After securing a campsite at Norris, we decided to take a side trip to the eastern area, about 12 miles away. Yellowstone is actually a huge volcano caldera and has a large loop road that goes all the way around to the best sights:
This is apparently the most photographed waterfall in the world, in Yellowstone’s Grand Canyon. So of course we dutifully took our turn with the cameras! The canyon is quite spectacular and we took advantage of trails on both sides of it including right up to the top of this same waterfall. We also drove further south to Canary Springs and Mud Volcano:
That’s about 15 or 20 feet across just to give you some perspective. It “blurbs”! There’s a number of other geothermic features here too including this favourite:
Dragon Mouth Spring. It roars and puffs out steam so that you might think a dragon lived in the cave! Across the road Canary Spring is bright yellow from sulphur and is the most acidic pool in the whole park. You had to watch out, even the parking lots have hot spots here:
When we got back to Norris, it has its own geyser basin so we went to check it out too. This an overlook of the lower section, Porcelain Basin:
The pale colours are delicate on the white geyserite and acid-leached lava: greens, peaches and yellows from the bacterial mats, turquoise blues in the pools from refracted light. Coupled with the sounds of steam vents, including serious one that roared like a jet engine, and droplets of water condensing like sprinkles on your head, it was a most amazing place and we followed the boardwalks everywhere. The upper section, Back Basin, had lots more pools and geysers, including the well-known Steamboat Geyser, which steams and spouts innocently but is actually the world’s largest – except that it hasn’t gone off since 2005. No, it didn’t do it for us while we were watching either. Another one, Porkchop Geyser, was a continuous spouter until 1989 when it exploded. Now it’s just a steaming pool with jagged boulders. It was fascinating to learn that every feature has an individual character and that they change! Maybe today, maybe in 1,000 years. Or 100,000.

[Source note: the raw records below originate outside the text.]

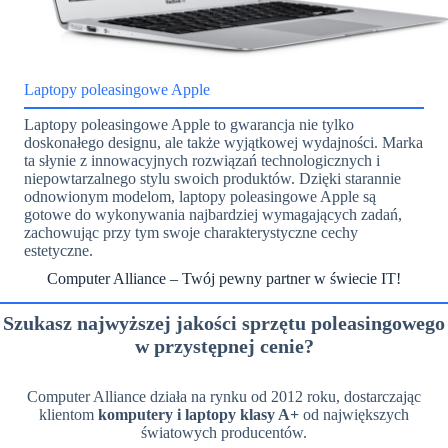
Laptopy poleasingowe Apple
Laptopy poleasingowe Apple to gwarancja nie tylko
doskonałego designu, ale także wyjątkowej wydajności. Marka
ta słynie z innowacyjnych rozwiązań technologicznych i
niepowtarzalnego stylu swoich produktów. Dzięki starannie
odnowionym modelom, laptopy poleasingowe Apple są
gotowe do wykonywania najbardziej wymagających zadań,
zachowując przy tym swoje charakterystyczne cechy
estetyczne.
Computer Alliance – Twój pewny partner w świecie IT!
Szukasz najwyższej jakości sprzętu poleasingowego
w przystępnej cenie?
Computer Alliance działa na rynku od 2012 roku, dostarczając
klientom
komputery i laptopy klasy A+
od największych
światowych producentów.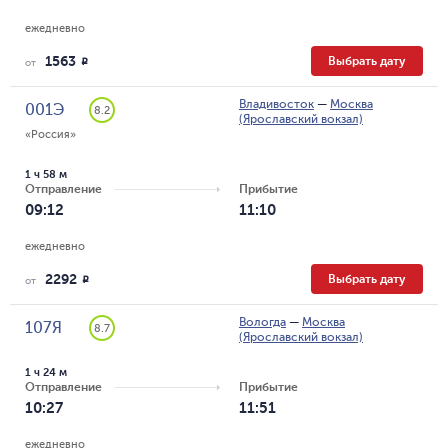
ежедневно
1563
Выбрать дату
R
от
Владивосток
—
Москва
001Э
8.2
(Ярославский вокзал)
«Россия»
1 ч 58 м
Отправление
Прибытие
09:12
11:10
ежедневно
2292
Выбрать дату
R
от
Вологда
—
Москва
107Я
8.7
(Ярославский вокзал)
1 ч 24 м
Отправление
Прибытие
10:27
11:51
ежедневно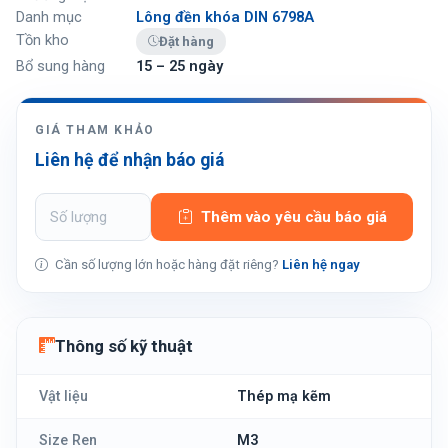
Danh mục
Lông đền khóa DIN 6798A
Tồn kho
Đặt hàng
Bổ sung hàng
15 – 25 ngày
GIÁ THAM KHẢO
Liên hệ để nhận báo giá
Thêm vào yêu cầu báo giá
Cần số lượng lớn hoặc hàng đặt riêng?
Liên hệ ngay
Thông số kỹ thuật
Vật liệu
Thép mạ kẽm
Size Ren
M3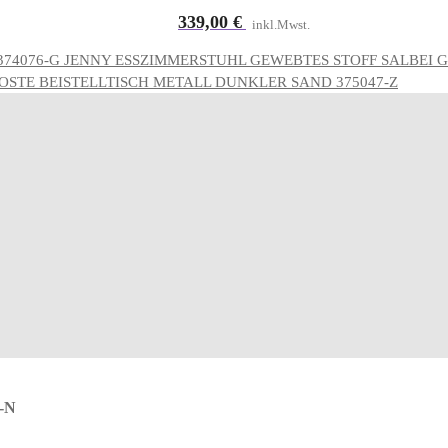
339,00
€
inkl.Mwst.
JENNY ESSZIMMERSTUHL GEWEBTES STOFF SALBEI G
OSTE BEISTELLTISCH METALL DUNKLER SAND 375047-Z
-N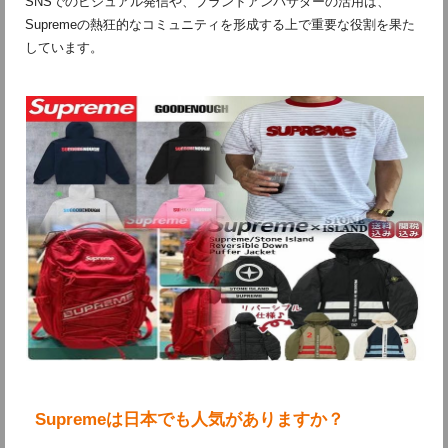
SNSでのビジュアル発信や、ブランドアンバサダーの活用は、
Supremeの熱狂的なコミュニティを形成する上で重要な役割を果た
しています。
Supremeは日本でも人気がありますか？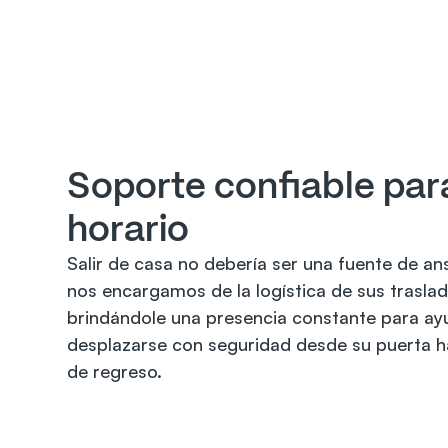
Soporte confiable para
horario
Salir de casa no debería ser una fuente de an
nos encargamos de la logística de sus traslado
brindándole una presencia constante para ayu
desplazarse con seguridad desde su puerta ha
de regreso.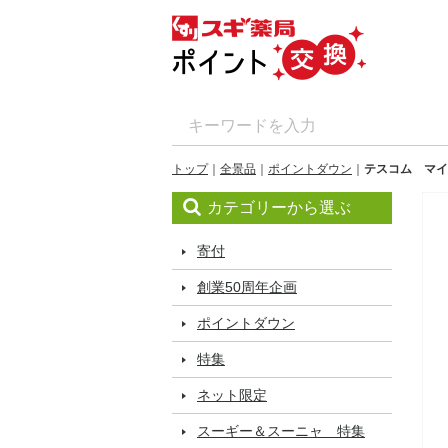
トップ
全景品
ポイントダウン
テスコム マイ
カテゴリーから選ぶ
寄付
創業50周年企画
ポイントダウン
特集
ネット限定
スーギー＆スーニャ 特集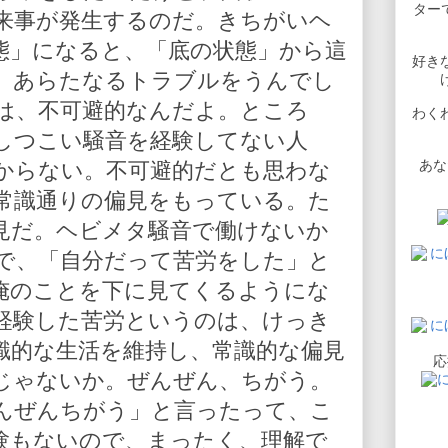
ターで
来事が発生するのだ。きちがいヘ
態」になると、「底の状態」から這
好き
、あらたなるトラブルをうんでし
は、不可避的なんだよ。ところ
わく
しつこい騒音を経験してない人
あな
からない。不可避的だとも思わな
常識通りの偏見をもっている。た
見だ。ヘビメタ騒音で働けないか
で、「自分だって苦労をした」と
俺のことを下に見てくるようにな
経験した苦労というのは、けっき
識的な生活を維持し、常識的な偏見
応
じゃないか。ぜんぜん、ちがう。
んぜんちがう」と言ったって、こ
験もないので、まったく、理解で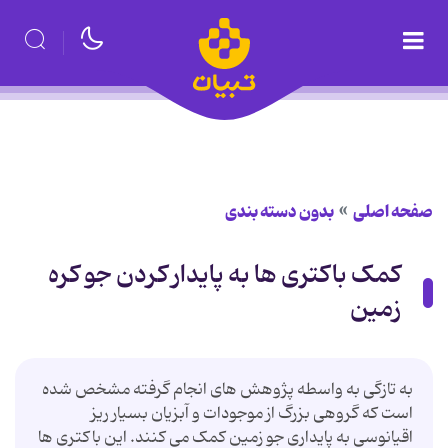
صفحه اصلی
بدون دسته بندی
کمک باکتری ها به پایدار کردن جو کره
زمین
به تازگی به واسطه پژوهش های انجام گرفته مشخص شده
است که گروهی بزرگ از موجودات و آبزیان بسیار ریز
اقیانوسی به پایداری جو زمین کمک می کنند. این باکتری ها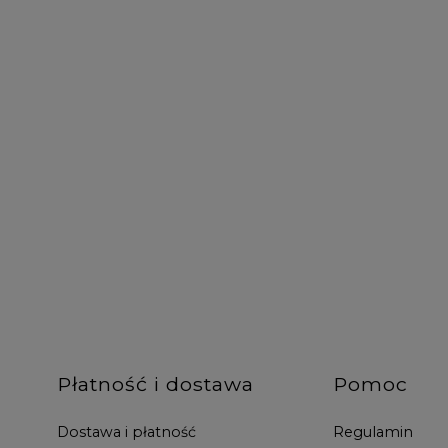
Płatność i dostawa
Pomoc
Dostawa i płatność
Regulamin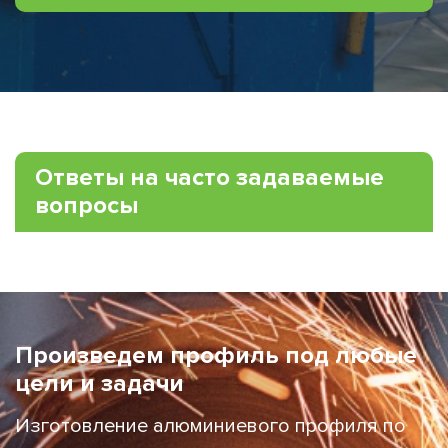
Ответы на часто задаваемые
вопросы
Произведем профиль под любые
цели и задачи
Изготовление алюминиевого профиля по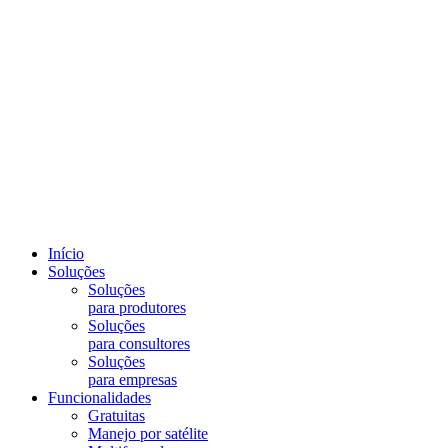
Início
Soluções
Soluções
para produtores
Soluções
para consultores
Soluções
para empresas
Funcionalidades
Gratuitas
Manejo por satélite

Gee-whiz. Here I’ve only gotten through 2 days’ worth this time! There’s so much more and we haven’t even gotten to Old Faithful yet. More when I get the right photos sorted out. I’ve got to get out to the garden while the getting is good. I managed to get the greenhouse cleaned out and the dead summer squashes and cukes composted. Much more awaits and Ruby is all charged up with podcasts to listen to as I work.